15 Ekim 2018’de ABD Başkanı Trump tarafından Amerikan Dışişleri Bakanı Mike Pompeo’nun Kaşıkçı olayı araştırmak için Suudi Arabistan’a gönderileceği açıklanmıştır. Aynı gün, Türk yetkililer tarafından Suudi Arabistan’ın İstanbul Başkonsolosluğunda 15 Ekim 2018 akşamından 16 Ekim 2018 sabahına kadar
aramanın yapıldığı bilgisi sunulmuştur. Yapılan arama sonucunda, Türk yetkililer tarafından Suudi gazetecinin öldürüldüğünü kanıtlayan bazı delillere ulaşıldığı bilgisi yabancı haber ajanslarına açıklanmıştır.
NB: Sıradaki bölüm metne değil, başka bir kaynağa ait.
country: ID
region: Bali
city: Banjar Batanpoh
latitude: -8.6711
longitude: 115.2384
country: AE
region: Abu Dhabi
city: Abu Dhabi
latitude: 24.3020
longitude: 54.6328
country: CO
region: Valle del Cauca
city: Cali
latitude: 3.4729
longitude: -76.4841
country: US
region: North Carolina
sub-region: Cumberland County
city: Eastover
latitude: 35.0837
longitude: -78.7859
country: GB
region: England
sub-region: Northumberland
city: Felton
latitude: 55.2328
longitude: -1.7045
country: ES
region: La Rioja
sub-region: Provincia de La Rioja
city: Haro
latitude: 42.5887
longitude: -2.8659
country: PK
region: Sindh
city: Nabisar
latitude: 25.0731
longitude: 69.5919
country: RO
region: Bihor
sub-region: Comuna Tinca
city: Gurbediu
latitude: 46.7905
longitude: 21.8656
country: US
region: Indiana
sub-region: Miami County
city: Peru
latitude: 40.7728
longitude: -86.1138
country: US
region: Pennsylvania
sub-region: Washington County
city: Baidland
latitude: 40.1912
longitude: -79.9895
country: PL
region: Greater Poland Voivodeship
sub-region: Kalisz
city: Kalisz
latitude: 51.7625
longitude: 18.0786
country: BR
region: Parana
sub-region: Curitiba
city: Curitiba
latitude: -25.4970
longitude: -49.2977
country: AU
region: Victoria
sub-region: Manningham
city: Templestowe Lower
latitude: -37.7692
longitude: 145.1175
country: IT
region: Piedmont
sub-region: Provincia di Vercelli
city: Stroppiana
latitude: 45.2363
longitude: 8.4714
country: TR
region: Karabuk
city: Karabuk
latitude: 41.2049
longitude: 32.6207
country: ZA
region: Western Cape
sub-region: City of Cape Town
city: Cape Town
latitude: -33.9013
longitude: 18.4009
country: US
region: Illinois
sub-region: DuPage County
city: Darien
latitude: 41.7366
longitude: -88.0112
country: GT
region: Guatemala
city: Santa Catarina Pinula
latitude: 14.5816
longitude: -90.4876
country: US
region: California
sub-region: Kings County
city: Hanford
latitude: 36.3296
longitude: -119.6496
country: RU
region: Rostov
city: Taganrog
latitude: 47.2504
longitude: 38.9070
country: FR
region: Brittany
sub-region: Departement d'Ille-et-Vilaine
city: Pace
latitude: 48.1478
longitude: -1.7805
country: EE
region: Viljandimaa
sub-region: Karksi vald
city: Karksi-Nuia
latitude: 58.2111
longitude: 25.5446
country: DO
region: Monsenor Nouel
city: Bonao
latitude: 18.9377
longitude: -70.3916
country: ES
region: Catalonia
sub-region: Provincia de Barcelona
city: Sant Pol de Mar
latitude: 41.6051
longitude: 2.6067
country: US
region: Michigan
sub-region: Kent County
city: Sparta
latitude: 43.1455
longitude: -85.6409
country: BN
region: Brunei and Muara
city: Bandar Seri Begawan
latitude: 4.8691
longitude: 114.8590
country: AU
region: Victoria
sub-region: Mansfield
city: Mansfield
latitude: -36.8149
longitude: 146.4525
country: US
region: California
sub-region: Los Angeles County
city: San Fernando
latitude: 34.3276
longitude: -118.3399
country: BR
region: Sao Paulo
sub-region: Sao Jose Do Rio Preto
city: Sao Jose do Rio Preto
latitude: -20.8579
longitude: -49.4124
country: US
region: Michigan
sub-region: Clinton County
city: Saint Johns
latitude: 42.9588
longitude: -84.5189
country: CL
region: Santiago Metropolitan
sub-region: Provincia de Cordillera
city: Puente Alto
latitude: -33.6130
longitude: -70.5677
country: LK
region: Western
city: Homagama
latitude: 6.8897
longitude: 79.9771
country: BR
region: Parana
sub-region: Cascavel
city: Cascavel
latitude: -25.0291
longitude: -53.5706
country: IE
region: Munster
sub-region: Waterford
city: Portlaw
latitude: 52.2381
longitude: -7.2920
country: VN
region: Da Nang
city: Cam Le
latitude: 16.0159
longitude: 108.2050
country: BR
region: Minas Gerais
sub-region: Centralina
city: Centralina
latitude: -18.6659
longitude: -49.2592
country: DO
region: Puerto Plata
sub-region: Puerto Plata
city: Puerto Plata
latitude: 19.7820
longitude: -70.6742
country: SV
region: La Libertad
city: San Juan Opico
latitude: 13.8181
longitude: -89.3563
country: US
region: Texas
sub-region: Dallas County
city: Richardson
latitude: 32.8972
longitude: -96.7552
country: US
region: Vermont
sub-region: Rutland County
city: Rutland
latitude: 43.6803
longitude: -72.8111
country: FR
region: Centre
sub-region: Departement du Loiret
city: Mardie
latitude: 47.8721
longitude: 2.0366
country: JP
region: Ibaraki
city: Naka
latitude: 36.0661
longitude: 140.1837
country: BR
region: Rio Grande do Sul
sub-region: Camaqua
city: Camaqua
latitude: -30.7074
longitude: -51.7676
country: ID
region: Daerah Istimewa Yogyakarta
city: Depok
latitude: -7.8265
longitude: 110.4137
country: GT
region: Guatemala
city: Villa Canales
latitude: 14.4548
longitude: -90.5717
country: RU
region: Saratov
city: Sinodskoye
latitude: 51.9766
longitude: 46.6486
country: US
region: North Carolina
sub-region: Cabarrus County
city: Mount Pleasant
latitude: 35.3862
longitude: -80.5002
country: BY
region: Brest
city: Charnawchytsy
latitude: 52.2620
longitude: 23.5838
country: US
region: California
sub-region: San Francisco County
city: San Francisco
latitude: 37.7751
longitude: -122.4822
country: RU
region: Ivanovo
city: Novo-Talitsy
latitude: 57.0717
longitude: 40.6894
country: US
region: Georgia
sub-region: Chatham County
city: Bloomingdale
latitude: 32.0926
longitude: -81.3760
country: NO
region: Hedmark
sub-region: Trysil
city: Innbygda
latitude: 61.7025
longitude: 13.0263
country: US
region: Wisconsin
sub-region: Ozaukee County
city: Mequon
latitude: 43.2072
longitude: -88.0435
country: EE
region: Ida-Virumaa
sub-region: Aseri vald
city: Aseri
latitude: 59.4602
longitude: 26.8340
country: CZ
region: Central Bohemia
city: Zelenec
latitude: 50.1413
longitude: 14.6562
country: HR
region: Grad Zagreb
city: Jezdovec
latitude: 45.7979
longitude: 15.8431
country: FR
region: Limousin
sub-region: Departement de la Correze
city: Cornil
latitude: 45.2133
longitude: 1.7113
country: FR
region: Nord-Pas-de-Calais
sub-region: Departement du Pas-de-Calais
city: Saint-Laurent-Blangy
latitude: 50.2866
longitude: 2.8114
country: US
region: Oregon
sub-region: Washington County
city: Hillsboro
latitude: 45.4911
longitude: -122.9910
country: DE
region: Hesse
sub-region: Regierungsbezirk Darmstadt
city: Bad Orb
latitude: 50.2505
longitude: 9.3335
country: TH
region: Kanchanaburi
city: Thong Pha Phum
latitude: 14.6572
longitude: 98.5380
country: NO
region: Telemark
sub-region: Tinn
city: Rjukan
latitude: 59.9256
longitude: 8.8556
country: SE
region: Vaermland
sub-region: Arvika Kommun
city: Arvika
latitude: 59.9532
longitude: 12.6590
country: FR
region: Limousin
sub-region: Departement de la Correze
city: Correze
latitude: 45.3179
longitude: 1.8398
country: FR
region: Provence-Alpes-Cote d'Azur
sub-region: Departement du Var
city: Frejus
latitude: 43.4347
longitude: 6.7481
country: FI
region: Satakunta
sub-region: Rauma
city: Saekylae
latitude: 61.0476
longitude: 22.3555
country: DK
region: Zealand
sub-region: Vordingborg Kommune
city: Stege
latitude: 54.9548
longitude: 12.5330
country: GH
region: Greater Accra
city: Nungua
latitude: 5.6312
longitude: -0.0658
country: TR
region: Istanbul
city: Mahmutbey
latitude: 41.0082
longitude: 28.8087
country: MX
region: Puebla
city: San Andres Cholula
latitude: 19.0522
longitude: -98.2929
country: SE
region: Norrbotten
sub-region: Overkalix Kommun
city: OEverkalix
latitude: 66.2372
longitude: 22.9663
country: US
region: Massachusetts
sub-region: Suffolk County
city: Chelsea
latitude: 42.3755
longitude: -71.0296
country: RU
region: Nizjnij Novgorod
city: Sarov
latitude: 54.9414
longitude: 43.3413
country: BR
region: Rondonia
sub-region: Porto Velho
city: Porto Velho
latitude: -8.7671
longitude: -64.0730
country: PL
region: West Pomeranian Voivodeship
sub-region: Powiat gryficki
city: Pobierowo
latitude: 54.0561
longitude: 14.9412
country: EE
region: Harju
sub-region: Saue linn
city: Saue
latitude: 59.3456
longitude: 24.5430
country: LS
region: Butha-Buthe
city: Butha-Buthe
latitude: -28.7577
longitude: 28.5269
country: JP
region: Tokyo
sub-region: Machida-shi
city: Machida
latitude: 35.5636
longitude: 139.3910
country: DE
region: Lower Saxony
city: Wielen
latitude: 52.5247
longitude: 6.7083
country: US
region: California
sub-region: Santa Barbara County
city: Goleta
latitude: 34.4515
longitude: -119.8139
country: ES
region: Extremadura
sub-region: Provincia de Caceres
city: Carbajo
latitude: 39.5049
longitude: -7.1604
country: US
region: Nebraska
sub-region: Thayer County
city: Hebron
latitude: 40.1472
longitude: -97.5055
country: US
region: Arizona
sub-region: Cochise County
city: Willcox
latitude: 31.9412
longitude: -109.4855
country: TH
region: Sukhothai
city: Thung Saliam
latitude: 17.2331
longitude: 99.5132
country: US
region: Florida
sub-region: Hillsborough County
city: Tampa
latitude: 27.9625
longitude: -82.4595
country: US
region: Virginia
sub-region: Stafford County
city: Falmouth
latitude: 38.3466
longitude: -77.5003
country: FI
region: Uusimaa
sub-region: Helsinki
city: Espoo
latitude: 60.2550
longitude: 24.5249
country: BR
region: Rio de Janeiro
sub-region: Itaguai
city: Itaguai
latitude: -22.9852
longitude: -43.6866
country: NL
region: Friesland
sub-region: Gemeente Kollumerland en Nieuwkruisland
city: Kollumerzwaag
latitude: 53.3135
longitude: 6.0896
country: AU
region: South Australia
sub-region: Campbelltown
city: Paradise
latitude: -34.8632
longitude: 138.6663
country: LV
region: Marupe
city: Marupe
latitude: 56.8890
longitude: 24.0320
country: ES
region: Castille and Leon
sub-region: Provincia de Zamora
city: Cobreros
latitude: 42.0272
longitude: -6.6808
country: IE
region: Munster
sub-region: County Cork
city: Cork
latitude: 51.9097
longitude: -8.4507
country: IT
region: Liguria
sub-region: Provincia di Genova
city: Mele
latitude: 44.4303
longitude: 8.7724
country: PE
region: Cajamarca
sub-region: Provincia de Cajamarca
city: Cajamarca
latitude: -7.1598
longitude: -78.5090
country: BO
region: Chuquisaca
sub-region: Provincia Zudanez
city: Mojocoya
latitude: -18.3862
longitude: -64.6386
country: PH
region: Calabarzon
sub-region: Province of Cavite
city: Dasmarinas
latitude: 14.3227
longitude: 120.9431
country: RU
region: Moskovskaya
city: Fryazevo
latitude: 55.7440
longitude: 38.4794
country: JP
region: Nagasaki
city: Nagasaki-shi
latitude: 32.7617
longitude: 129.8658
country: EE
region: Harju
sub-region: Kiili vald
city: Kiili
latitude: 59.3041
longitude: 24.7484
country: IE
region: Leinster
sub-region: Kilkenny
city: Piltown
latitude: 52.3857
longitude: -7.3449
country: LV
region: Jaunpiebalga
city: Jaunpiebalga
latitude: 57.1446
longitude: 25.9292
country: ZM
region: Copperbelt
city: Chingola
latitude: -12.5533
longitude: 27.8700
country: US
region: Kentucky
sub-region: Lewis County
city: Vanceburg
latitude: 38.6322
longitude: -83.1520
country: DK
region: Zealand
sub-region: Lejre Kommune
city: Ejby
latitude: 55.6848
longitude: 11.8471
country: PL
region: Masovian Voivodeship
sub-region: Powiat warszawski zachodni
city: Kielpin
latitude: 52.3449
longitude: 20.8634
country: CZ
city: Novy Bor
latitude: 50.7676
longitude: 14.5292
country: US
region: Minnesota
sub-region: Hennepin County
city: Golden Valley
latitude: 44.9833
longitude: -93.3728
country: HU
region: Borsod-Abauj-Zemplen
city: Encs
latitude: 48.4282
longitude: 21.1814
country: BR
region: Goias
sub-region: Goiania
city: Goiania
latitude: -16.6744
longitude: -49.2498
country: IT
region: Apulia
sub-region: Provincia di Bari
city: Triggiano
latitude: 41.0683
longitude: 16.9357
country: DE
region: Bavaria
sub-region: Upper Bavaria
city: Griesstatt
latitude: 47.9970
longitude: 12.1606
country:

Ayrıca, Cumhurbaşkanı Erdoğan tarafından, arama yapan ekiplerin bina içerisinde “yeni boyanmış duvarlara rastlanıldığı” bilgisi kamuoyuna sunulmuştur. Aynı gün, ABD Dışişleri Bakanı Pompeo, Suudi Arabistan’da
Kral Selman ve Veliaht Prens Muhammed bin Selman ile görüşme gerçekleştirmiştir. Ayrıca, o gün, Suudi Arabistan’ın İstanbul Başkonsolosu Muhammed el Uteybi Suudi Arabistan’a dönüş yapmıştır. Bir gün sonra,
Dışişleri Bakanı Pompeo bu kez Ankara’ya dönüş yapmış ve Cumhurbaşkanı Erdoğan, Dışişleri Bakanı Mevlüt Çavuşoğlu, MİT müsteşarı Hakan Fidan ve Cumhurbaşkanı sözcüsü İbrahim Kalın ile bir dizi görüşme gerçekleştirmiştir. Ayrıca, aynı gün içerisinde, önce Suudi Arabistan, sonra da Türk yetkilileri
tarafından öldürülen Suudi gazeteciye dair olası izleri aramak adına Suudi Arabistan’ın İstanbul Başkonsolosunun rezidansına da ekip gönderilmiştir.[5]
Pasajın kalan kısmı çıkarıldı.